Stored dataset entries
-- Start --

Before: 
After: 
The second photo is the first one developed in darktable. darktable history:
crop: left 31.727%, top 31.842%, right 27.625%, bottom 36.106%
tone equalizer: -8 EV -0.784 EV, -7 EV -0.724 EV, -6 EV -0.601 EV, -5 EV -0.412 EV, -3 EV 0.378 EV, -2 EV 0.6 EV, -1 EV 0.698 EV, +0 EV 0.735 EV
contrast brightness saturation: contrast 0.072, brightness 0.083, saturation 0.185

-- End --

What needs to be done =>
Copy the entries above verbatim, line by line.

Solution for this exercise =>
Before: 
After: 
The second photo is the first one developed in darktable. darktable history:
crop: left 31.727%, top 31.842%, right 27.625%, bottom 36.106%
tone equalizer: -8 EV -0.784 EV, -7 EV -0.724 EV, -6 EV -0.601 EV, -5 EV -0.412 EV, -3 EV 0.378 EV, -2 EV 0.6 EV, -1 EV 0.698 EV, +0 EV 0.735 EV
contrast brightness saturation: contrast 0.072, brightness 0.083, saturation 0.185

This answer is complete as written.